OWASP is a very cool community dedicated to helping organizations build software that can be trusted. It came online in 2001 and was established as a non-profit in April of 2004.

Its core purpose is to be the thriving global community that drives visibility and evolution in the safety and security of the world’s software. And its core values are to be open, innovative, global, and to have integrity.

There have been several iterations of the OWASP Top 10 since 2003. You can think of the Top 10 as basically a list of how not to get hacked. The official document provides information about determining your vulnerability, prevention strategies, examples, and testing strategies.

Caroline Wong (@CarolineWMWong) first learned about the OWASP Top 10 years ago while she worked at ebay, where she launched her infosec career. These days, she’s Chief Strategy Officer for Cobalt.io and teaches the subject on LinkedIn Learning. You can learn in much more detail about the OWASP Top 10 through her courses there.

To teach this subject matter, Caroline makes use of memorable analogies, which is what the rest of the talk will cover.

#1 Injection

Injection, loosely speaking, involves tricking systems into interpreting untrusted data as trusted commands (e.g. SQL injection).

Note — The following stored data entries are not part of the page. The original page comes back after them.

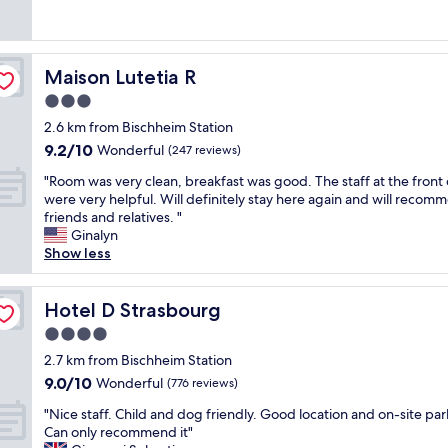
e
t
(1,006
e
i
s
r
reviews)
a
t
p
a
k
i
a
l
f
o
Maison Lutetia R
Maison Lutetia R
w
l
a
n
a
y
3.0
s
i
s
i
t
n
star
2.6 km from Bischheim Station
g
n
.
g
property
9.2
9.2/10
r
Wonderful
O
(247 reviews)
"
w
out
e
l
a
"
"Room was very clean, breakfast was good. The staff at the front
of
a
d
s
R
were very helpful. Will definitely stay here again and will recom
10,
t
S
f
o
friends and relatives. "
Wonderful,
d
t
a
o
Ginalyn
(247
e
r
n
m
Show less
reviews)
f
a
t
w
i
s
a
a
n
b
s
s
Hotel D Strasbourg
Hotel D Strasbourg
i
o
t
v
t
u
4.0
i
e
e
r
star
c
r
2.7 km from Bischheim Station
l
g
w
property
y
9.0
9.0/10
Wonderful
y
(776 reviews)
,
h
c
out
w
w
i
"
l
"Nice staff. Child and dog friendly. Good location and on-site par
of
o
a
c
N
e
Can only recommend it"
10,
u
l
h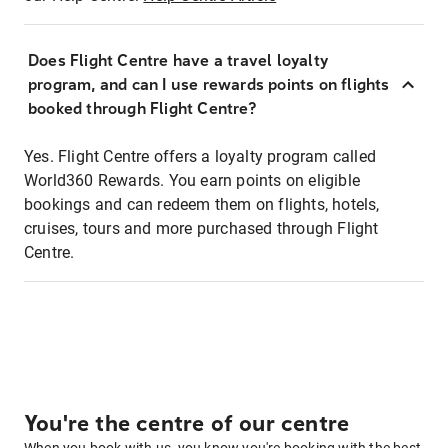
Does Flight Centre have a travel loyalty
program, and can I use rewards points on flights
booked through Flight Centre?
Yes. Flight Centre offers a loyalty program called
World360 Rewards. You earn points on eligible
bookings and can redeem them on flights, hotels,
cruises, tours and more purchased through Flight
Centre.
You're the centre of our centre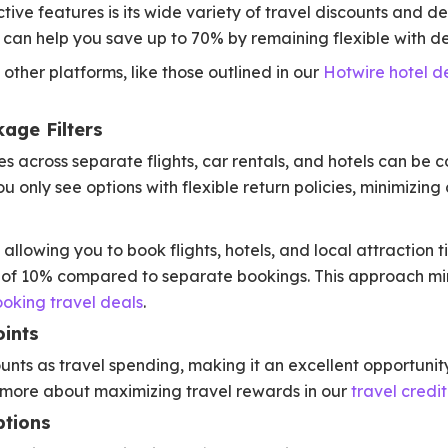
ive features is its wide variety of travel discounts and de
can help you save up to 70% by remaining flexible with de
 other platforms, like those outlined in our
Hotwire hotel d
age Filters
es across separate flights, car rentals, and hotels can be 
u only see options with flexible return policies, minimizing 
llowing you to book flights, hotels, and local attraction t
 of 10% compared to separate bookings. This approach mirr
ooking travel deals
.
ints
ts as travel spending, making it an excellent opportunity 
 more about maximizing travel rewards in our
travel credi
ptions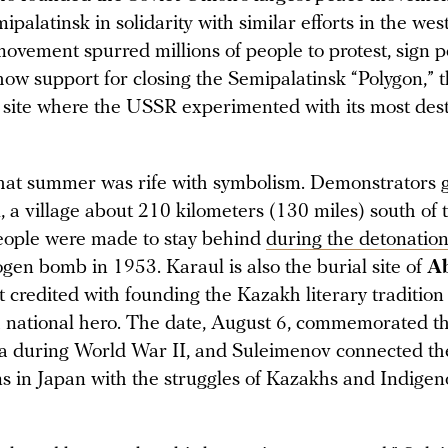
alatinsk in solidarity with similar efforts in the we
movement spurred millions of people to protest, sign p
how support for closing the Semipalatinsk “Polygon,” 
t site where the USSR experimented with its most dest
hat summer was rife with symbolism. Demonstrators 
 a village about 210 kilometers (130 miles) south of th
ople were made to stay behind
during the detonatio
gen bomb in 1953. Karaul is also the burial site of
A
t credited with founding the Kazakh literary tradition
a national hero. The date, August 6, commemorated 
a during World War II, and Suleimenov connected the
ims in Japan with the struggles of Kazakhs and Indige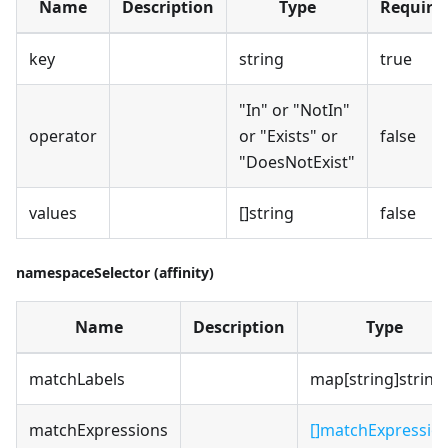
Name
Description
Type
Require
key
string
true
"In" or "NotIn"
operator
or "Exists" or
false
"DoesNotExist"
values
[]string
false
namespaceSelector (affinity)
Name
Description
Type
matchLabels
map[string]string
matchExpressions
[]matchExpressio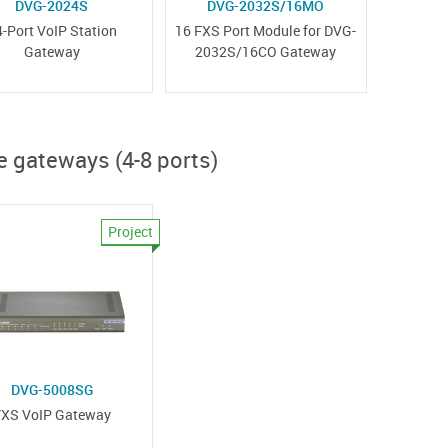
DVG-2024S
DVG-2032S/16MO
-Port VoIP Station
16 FXS Port Module for DVG-
Gateway
2032S/16CO Gateway
e gateways (4-8 ports)
Project
DVG-5008SG
FXS VoIP Gateway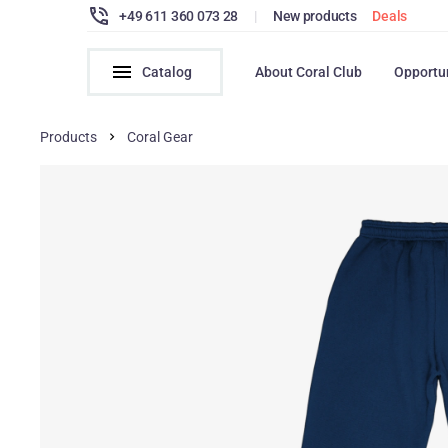
+49 611 360 073 28
|
New products
Deals
Catalog
About Coral Club
Opportu
Products
Coral Gear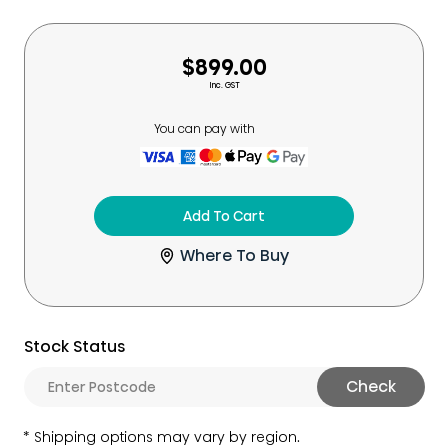
$899.00
Inc. GST
You can pay with
Add To Cart
Where To Buy
Stock Status
Check
Shipping options may vary by region.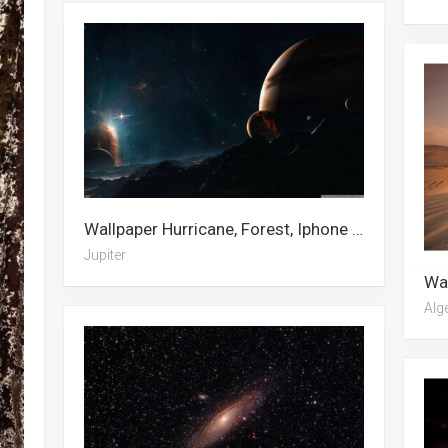
Wallpaper Hurricane, Forest, Iphone Xs, Barber Pole, Cottagecore, Meadow, Saturn, City, Stars, Star, Spring, Jupiter
Jupiter
Alg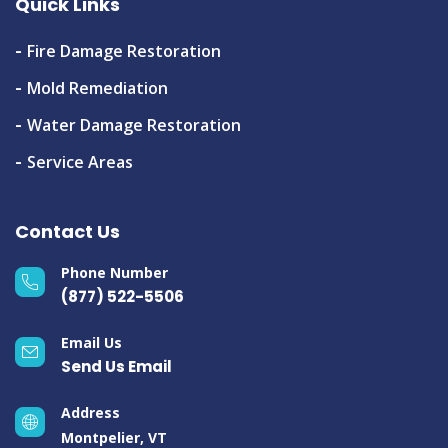
Quick Links
Fire Damage Restoration
Mold Remediation
Water Damage Restoration
Service Areas
Contact Us
Phone Number
(877) 522-5506
Email Us
Send Us Email
Address
Montpelier, VT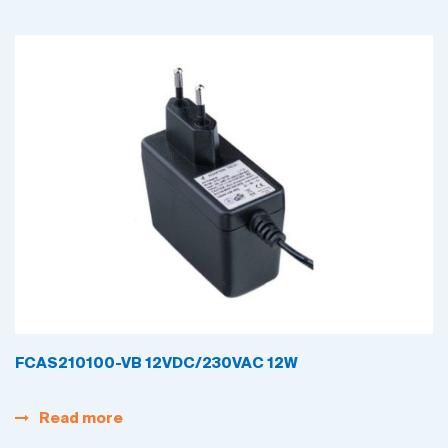
FCAS210100-VB 12VDC/230VAC 12W
Read more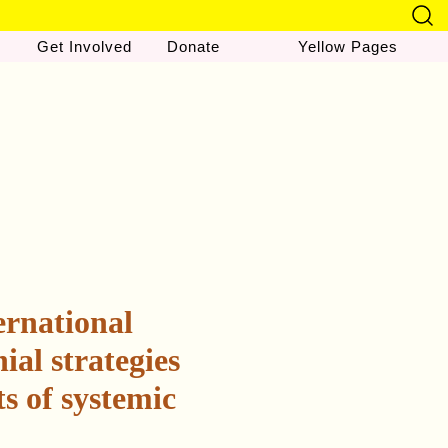
Get Involved
Donate
Yellow Pages
ernational
ial strategies
s of systemic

To understand this, think of a file cabinet, and a robot that you tell to fetch files. “Robot, give me all files from 2019.” With an injection attack, the attacker alters the instructions to the robot to “give me the files from 2019… and also all of the other files.”

#2 Broken Authentication

Broken authentication happens when functions related to authentication are implemented incorrectly and can be exploited.